危険なサインがない場合でも、頭痛が頻繁に続き、日常生活に支障が出ている場合や、頭痛薬を使いすぎている場合は、医療機関、特に頭痛診療に詳しい神経内科や頭痛外来に相談することをお勧めします。専門医による詳しい問診や検査によって、頭痛の正確なタイプを診断してもらい、適切な治療を受けることができます。
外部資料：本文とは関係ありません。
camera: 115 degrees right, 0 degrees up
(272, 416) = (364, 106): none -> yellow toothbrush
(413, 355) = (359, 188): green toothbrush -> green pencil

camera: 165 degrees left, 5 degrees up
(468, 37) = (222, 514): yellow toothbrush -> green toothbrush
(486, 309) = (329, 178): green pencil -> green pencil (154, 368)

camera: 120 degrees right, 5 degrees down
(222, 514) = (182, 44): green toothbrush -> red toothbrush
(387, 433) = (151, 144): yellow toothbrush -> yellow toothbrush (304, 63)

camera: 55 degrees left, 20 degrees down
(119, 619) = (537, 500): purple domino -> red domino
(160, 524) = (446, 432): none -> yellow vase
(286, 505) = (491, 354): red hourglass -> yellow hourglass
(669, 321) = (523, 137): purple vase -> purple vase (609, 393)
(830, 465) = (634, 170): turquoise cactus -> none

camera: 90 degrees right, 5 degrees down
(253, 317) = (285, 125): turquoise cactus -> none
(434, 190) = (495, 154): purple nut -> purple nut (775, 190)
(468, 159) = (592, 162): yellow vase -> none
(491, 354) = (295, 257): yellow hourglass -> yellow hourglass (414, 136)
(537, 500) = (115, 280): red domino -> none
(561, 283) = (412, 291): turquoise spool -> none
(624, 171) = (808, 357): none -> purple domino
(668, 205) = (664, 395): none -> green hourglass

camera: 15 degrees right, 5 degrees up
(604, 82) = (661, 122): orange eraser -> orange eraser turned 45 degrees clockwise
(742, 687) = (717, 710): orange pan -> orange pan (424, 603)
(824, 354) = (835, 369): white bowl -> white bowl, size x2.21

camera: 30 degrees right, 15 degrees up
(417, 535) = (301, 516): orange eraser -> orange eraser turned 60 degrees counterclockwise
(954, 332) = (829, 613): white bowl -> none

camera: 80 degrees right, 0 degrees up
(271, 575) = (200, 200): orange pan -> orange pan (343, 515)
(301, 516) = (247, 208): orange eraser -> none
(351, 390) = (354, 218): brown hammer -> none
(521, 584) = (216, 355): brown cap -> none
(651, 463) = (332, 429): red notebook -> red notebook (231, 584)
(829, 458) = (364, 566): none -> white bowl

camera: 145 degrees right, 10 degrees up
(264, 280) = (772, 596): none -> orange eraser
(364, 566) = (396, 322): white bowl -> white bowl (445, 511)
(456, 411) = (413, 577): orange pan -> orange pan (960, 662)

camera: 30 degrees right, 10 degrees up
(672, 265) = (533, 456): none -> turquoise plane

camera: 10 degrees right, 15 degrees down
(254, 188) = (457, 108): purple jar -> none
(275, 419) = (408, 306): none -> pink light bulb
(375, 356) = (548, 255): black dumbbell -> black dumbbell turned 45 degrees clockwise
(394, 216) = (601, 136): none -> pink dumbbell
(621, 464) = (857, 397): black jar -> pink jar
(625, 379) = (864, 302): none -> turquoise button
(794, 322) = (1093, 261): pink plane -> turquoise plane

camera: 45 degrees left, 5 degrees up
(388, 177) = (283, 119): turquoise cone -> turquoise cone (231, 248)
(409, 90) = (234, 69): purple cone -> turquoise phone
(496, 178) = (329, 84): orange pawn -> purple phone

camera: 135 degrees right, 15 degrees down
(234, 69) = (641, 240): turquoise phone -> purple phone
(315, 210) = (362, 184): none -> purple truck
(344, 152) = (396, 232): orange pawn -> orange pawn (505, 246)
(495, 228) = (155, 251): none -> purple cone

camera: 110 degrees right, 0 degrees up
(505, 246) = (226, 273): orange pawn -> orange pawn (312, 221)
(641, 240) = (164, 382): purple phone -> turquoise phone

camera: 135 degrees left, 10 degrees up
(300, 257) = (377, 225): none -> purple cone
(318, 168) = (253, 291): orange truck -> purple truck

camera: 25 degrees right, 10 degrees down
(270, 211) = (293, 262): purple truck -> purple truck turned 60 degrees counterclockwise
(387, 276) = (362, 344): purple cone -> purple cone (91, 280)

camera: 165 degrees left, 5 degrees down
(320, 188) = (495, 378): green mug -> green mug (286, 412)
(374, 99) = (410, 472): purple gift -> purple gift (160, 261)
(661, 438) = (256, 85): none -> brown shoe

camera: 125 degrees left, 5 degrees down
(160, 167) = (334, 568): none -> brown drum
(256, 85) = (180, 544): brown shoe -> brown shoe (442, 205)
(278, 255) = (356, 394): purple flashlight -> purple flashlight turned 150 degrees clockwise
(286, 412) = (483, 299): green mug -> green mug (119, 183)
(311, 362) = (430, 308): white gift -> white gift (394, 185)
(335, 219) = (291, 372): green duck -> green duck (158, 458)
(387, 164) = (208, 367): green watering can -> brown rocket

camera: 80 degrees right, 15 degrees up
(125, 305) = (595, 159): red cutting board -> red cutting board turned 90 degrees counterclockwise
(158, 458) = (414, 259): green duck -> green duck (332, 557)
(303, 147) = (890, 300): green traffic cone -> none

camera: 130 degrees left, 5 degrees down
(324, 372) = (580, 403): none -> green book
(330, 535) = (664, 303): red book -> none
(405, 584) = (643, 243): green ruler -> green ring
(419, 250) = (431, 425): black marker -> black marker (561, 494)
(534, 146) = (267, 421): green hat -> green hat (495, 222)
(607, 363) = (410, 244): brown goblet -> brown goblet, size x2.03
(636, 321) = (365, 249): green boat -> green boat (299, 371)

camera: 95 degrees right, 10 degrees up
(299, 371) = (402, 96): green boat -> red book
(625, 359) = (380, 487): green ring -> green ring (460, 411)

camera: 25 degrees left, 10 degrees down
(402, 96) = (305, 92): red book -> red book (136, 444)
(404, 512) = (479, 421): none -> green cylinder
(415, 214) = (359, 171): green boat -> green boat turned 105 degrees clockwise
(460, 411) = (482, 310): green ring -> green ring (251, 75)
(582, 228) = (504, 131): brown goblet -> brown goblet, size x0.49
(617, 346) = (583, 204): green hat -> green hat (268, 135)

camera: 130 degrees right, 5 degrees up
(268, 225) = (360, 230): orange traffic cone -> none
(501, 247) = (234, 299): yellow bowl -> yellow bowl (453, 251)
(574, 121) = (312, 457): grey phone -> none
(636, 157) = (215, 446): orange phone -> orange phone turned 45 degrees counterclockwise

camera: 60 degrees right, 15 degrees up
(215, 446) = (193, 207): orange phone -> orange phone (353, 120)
ご自身でできるセルフケア(生活習慣の見直し、ストレス管理、適切な運動、姿勢改善など)も、頭痛の予防や症状緩和に役立ちます。セルフケアで改善が見られない場合や、より専門的なアプローチが必要な場合は、医療機関を受診して専門家のサポートを得ることが大切です。

毎日続く頭痛を一人で抱え込まず、まずはご自身の頭痛について理解を深め、必要に応じて医療機関を受診し、適切な対処を始めることで、頭痛に悩まされる日々から解放される可能性があります。


免責事項

この記事の情報は一般的な知識の提供を目的としており、特定の疾患の診断や治療を推奨するものではありません。ご自身の症状に関して不安がある場合は、必ず医療機関を受診し、医師の診断と指導を受けてください。